▸ **TASK OBJECTIVE**
From the data below, return all lines holding the string "Welt".

▸ **RECORDS FOR THE TASK**
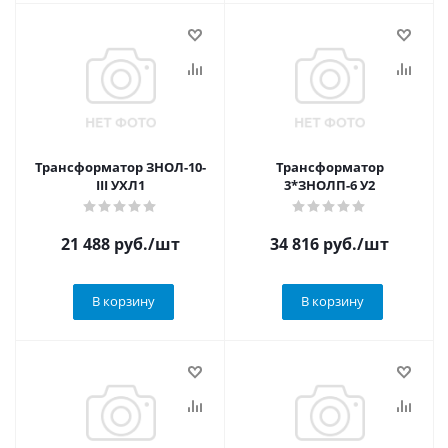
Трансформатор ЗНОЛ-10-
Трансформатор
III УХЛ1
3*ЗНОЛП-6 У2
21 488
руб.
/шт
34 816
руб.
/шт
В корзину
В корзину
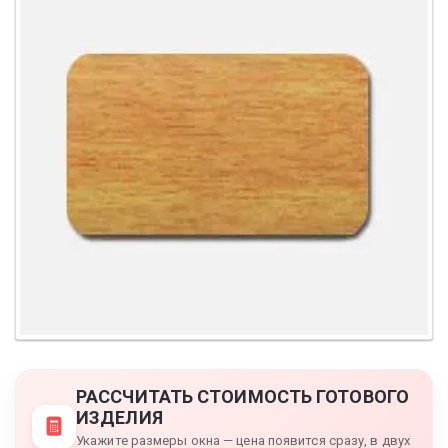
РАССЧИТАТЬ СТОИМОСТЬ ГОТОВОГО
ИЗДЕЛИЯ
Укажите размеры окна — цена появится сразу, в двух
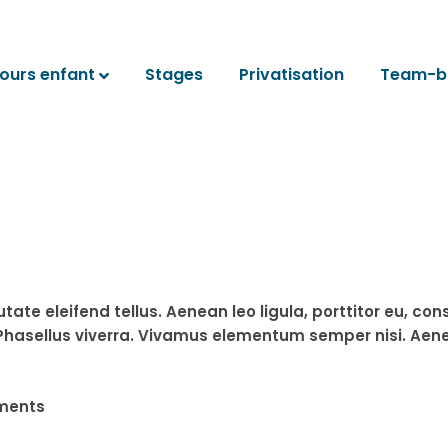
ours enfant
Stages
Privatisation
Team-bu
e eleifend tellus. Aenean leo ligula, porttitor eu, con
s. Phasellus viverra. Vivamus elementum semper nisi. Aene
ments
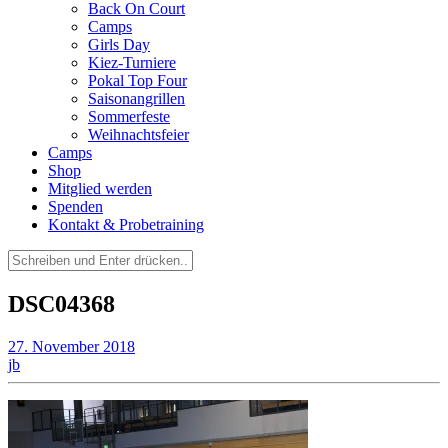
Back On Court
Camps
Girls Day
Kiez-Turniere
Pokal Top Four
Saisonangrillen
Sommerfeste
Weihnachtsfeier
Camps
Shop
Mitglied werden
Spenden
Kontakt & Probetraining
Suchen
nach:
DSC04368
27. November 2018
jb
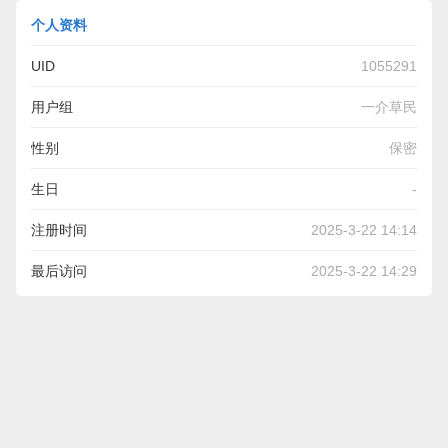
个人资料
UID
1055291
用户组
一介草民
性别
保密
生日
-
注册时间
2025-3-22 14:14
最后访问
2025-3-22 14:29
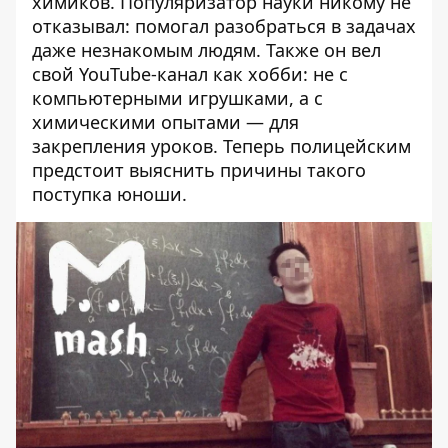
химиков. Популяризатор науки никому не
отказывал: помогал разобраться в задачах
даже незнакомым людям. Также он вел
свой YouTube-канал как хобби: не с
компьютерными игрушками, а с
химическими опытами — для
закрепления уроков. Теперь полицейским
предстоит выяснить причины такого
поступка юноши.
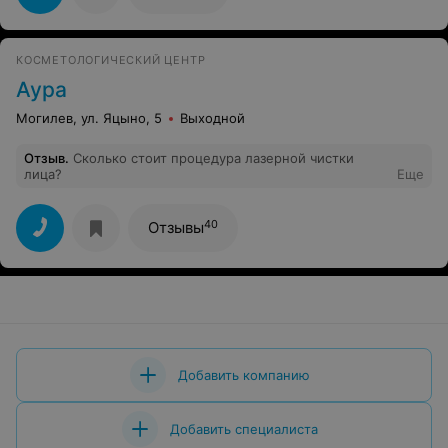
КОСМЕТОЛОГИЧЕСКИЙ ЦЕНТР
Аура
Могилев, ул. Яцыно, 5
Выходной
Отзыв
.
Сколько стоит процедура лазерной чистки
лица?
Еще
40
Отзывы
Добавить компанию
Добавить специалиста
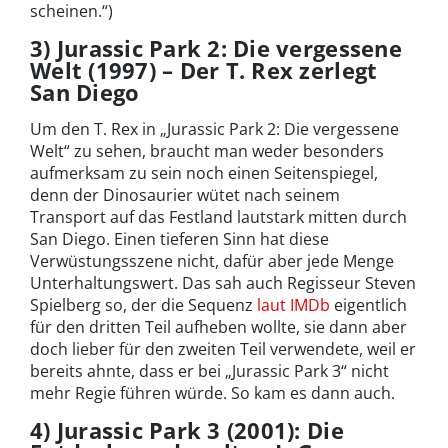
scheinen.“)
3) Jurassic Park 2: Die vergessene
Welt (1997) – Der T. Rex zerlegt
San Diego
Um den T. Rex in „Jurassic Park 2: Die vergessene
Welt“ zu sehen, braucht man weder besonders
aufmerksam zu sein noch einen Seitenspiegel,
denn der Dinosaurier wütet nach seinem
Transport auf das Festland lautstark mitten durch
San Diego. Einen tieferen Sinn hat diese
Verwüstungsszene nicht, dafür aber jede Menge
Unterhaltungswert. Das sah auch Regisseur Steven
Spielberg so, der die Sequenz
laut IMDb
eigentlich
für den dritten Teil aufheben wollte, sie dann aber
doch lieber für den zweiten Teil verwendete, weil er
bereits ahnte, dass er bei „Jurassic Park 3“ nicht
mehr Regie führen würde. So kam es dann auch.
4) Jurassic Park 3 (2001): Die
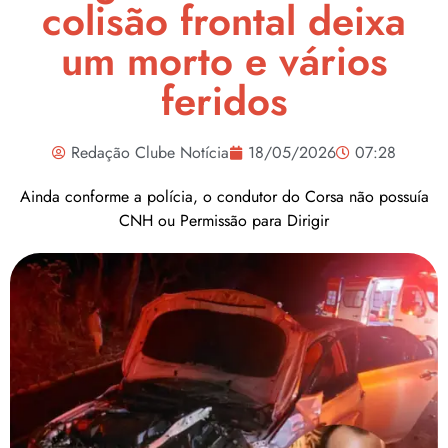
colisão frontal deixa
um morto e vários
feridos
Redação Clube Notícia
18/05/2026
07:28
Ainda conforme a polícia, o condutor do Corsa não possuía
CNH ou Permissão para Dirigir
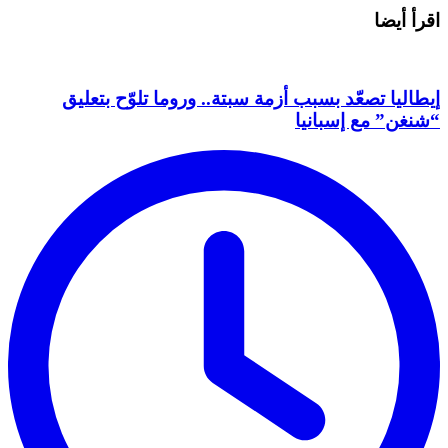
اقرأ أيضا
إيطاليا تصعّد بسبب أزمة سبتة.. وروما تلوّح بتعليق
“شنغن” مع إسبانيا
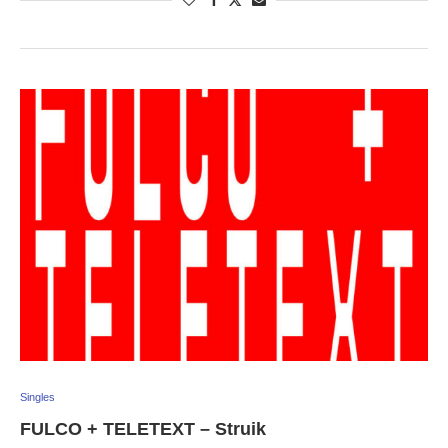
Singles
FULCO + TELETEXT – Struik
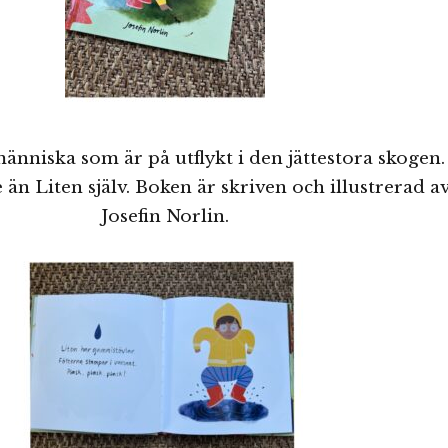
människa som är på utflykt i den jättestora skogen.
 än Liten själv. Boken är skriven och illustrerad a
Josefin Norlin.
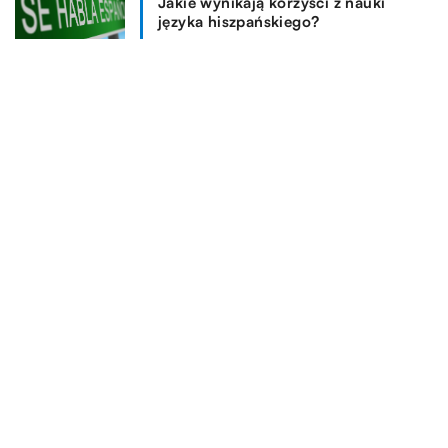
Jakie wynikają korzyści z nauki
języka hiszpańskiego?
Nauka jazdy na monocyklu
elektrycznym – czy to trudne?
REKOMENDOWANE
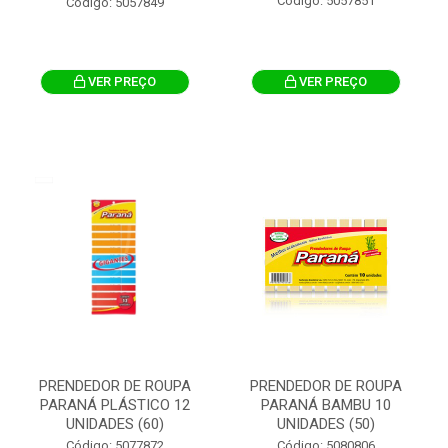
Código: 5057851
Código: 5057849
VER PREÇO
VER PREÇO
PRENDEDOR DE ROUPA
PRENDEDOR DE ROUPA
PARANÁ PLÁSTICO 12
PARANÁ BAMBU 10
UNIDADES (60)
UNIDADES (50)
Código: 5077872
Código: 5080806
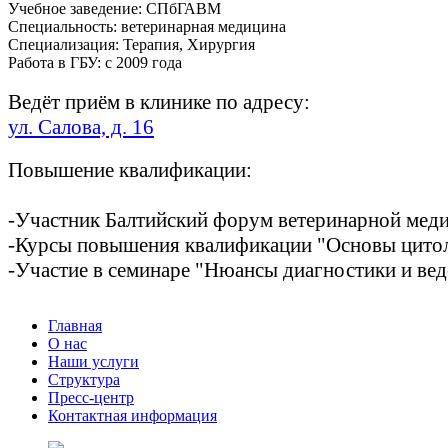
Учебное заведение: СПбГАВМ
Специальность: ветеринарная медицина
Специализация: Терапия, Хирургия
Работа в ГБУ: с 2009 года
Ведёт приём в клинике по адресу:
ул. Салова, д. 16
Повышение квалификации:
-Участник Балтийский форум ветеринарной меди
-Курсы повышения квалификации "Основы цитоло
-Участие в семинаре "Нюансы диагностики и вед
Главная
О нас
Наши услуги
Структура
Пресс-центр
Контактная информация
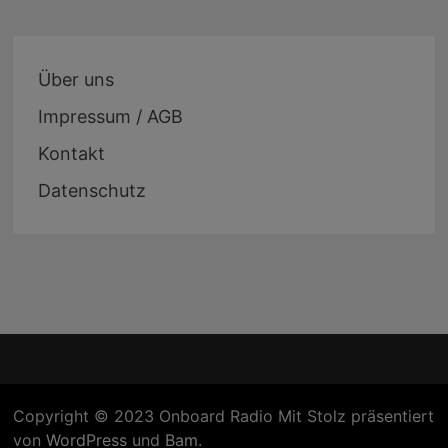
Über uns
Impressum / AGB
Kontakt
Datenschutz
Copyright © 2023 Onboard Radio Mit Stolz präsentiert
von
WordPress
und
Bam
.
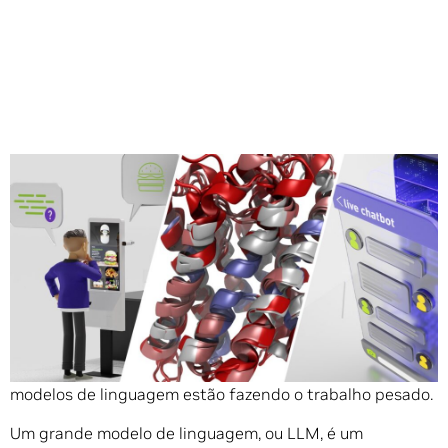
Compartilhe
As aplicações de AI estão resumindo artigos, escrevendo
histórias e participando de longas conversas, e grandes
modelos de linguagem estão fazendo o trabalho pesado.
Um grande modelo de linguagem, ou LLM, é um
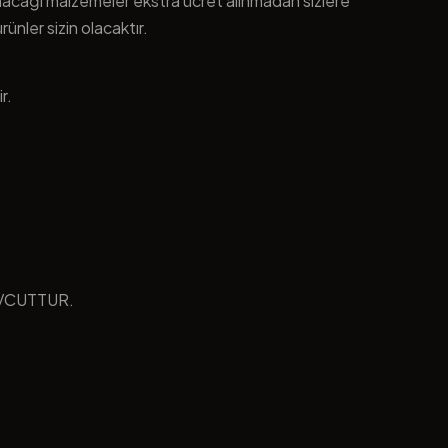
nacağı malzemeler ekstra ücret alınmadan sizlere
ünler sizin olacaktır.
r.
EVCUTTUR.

▸ **YOUR SOLUTION**
Welt (1997) – Der T. Rex zerlegt
Welt“ zu sehen, braucht man weder besonders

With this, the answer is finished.